> ACTIVITY:
Give again, unaltered, the lines of the listing below that run from the line having "wall art: present" through the line having "cereal bowl: present".
[Opening RECORD EXCERPTS section]
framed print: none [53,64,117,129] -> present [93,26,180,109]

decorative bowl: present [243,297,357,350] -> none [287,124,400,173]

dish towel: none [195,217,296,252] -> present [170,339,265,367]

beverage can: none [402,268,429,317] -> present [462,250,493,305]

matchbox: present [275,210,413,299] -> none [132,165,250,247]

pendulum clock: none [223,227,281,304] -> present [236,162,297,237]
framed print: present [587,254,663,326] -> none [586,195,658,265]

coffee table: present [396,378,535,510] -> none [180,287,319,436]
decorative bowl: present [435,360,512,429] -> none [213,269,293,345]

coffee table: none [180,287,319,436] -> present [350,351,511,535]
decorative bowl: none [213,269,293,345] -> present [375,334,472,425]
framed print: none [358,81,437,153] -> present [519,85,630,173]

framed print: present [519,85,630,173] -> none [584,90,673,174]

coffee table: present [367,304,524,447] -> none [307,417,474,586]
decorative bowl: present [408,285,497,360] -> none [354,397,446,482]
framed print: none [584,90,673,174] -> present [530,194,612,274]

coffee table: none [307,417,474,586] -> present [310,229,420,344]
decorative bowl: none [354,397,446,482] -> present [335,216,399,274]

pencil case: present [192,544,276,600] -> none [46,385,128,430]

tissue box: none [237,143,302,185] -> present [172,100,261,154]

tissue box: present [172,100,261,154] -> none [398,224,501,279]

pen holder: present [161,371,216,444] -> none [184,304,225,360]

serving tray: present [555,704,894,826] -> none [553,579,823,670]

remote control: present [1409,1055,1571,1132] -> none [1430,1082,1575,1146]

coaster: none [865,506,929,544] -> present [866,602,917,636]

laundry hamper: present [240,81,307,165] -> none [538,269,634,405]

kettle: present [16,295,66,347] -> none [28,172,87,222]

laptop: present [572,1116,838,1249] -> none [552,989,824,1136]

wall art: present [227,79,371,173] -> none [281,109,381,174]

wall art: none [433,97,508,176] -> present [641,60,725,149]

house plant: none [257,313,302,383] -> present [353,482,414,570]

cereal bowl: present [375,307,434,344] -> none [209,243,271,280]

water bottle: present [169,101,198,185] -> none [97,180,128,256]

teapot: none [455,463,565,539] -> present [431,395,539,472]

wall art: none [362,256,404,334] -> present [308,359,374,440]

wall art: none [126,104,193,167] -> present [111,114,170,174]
[Closing RECORD EXCERPTS section]
> SOLVED EXERCISE:
wall art: present [227,79,371,173] -> none [281,109,381,174]

wall art: none [433,97,508,176] -> present [641,60,725,149]

house plant: none [257,313,302,383] -> present [353,482,414,570]

cereal bowl: present [375,307,434,344] -> none [209,243,271,280]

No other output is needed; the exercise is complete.